Text by ARNO SPIESS.
The first performance of this highly interesting little opera took
place in Dresden in February 1894 and awakened the interest of every
music lover in the hitherto quite unknown composer. Scenery and Music
are of the colouring now common to modern composers, for whom
unfortunately Mascagni is still the God, at whose shrine the
worship.
The scene is laid in a Bulgarian village at the foot of the
Schipka-Pass. Marga the heroine, a Roumanian peasant-girl has had a
sister Petrissa, who, suffering cruel wrong at the hands of Vasil
Kiselow, has cursed her seducer and sought death in the waves.
Marga, who had vowed to avenge her sister, is wandering through the
world in vain search of Vasil. When the curtain opens she has just
reached the village, where Vasil occupies the most auspicious position
of Judge. Thoroughly exhausted she sinks down at the foot of a cross
and falls asleep.
Vasil's son Manal, finding her thus, detects a wonderful likeness
between the sleeping beauty and a picture, which he had found some time
ago in the miraculous Sabor Cave, and which for him is the ideal of
love and beauty.--This picture, a likeness of Petrissa had been hung
there by Vasil in order to exorcise the curse of the unhappy virgin,
but Manal has no knowledge of his father's misdeed.
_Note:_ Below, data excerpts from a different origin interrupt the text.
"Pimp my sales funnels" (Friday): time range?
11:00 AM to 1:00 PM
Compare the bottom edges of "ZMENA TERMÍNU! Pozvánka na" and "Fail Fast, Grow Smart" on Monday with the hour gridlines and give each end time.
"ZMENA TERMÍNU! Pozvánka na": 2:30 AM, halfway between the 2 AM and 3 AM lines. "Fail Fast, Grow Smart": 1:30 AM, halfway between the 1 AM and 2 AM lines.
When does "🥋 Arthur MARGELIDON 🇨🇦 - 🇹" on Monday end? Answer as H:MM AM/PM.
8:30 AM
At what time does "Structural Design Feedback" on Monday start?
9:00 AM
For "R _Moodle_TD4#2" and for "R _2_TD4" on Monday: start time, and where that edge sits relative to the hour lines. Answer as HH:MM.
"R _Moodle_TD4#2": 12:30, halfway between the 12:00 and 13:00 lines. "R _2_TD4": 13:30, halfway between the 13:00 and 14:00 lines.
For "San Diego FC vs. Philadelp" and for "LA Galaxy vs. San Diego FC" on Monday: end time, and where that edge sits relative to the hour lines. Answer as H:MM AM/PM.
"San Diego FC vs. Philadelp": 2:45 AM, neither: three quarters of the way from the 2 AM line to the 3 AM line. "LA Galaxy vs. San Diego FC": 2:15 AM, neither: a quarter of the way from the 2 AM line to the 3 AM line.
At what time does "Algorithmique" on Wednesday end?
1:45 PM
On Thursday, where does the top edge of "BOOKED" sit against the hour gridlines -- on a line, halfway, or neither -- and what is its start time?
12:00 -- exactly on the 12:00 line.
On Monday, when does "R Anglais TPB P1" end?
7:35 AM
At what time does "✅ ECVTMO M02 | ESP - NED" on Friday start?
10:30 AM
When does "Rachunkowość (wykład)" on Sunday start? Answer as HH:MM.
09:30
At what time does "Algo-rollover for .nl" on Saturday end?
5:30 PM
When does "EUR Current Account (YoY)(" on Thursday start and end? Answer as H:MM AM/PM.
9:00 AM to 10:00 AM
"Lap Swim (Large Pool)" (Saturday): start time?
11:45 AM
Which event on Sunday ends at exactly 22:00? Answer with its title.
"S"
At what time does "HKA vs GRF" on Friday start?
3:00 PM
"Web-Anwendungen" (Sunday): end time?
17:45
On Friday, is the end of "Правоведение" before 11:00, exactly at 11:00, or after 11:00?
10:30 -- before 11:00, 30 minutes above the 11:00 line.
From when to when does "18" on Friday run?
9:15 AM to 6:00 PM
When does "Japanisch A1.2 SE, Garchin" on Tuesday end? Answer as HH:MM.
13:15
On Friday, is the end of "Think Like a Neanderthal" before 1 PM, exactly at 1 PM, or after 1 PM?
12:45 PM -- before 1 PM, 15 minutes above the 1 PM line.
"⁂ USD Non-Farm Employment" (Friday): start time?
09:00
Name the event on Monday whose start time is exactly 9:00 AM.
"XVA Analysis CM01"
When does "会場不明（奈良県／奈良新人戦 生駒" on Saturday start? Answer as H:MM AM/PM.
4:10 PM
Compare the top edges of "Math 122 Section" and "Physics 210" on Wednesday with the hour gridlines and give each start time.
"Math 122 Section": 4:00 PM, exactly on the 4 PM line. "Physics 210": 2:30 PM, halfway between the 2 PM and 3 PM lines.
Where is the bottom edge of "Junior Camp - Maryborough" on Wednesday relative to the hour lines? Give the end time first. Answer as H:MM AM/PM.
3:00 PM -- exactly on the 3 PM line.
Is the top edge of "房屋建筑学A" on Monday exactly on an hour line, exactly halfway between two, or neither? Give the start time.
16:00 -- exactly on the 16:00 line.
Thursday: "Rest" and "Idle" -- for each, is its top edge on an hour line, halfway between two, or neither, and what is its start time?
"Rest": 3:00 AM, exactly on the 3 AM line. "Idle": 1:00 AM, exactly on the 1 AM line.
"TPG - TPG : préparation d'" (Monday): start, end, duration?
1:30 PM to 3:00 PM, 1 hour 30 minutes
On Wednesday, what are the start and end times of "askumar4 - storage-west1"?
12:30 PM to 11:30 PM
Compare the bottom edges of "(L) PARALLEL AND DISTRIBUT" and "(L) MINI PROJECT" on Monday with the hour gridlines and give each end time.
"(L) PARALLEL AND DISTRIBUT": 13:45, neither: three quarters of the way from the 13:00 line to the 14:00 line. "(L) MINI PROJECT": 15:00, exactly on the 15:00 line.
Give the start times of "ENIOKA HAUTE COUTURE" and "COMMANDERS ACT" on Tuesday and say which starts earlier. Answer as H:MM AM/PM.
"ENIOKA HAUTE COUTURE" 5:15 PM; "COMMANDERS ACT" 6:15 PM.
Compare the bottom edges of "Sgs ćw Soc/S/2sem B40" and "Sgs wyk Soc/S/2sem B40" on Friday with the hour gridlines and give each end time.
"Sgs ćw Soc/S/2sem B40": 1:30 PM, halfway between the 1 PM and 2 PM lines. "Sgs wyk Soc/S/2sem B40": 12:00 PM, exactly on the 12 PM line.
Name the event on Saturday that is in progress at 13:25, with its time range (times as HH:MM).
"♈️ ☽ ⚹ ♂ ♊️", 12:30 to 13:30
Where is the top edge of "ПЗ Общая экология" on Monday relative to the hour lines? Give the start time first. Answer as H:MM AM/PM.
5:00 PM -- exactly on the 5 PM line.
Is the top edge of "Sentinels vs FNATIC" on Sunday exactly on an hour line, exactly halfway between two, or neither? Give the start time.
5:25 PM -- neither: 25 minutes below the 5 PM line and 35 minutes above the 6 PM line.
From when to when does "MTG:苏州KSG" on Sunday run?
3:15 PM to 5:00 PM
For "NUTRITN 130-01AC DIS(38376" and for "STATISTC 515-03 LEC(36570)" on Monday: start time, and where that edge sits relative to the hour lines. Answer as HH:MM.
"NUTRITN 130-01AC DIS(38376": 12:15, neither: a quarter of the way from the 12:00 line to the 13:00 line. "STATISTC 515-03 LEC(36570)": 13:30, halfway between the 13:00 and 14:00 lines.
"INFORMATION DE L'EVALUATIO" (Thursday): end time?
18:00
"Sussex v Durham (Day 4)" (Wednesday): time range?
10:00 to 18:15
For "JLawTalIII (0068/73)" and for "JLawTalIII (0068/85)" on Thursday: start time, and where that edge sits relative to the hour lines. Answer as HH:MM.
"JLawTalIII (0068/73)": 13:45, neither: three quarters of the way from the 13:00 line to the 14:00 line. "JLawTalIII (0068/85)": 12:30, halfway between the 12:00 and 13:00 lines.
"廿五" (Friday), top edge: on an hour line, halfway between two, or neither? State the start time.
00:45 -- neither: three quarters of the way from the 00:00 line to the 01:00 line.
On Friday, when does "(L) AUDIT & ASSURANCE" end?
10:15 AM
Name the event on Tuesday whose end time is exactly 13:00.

When Marga awakes, the young people of course fall in love with each
other, and Marga discovers too late, that Manal is the son of her
sister's destroyer. Hesitating between love and her vow of vengeance
she wildly reproaches Vasil who falls at her feet in deep contrition
beseeching her forgiveness, which she grants at last.--Full of
penitence he relinquishes his property to the young people, and
exhorting Manal to be a just and clement Judge, he betakes himself to
the mountains, resolved to join in the war against the Turks.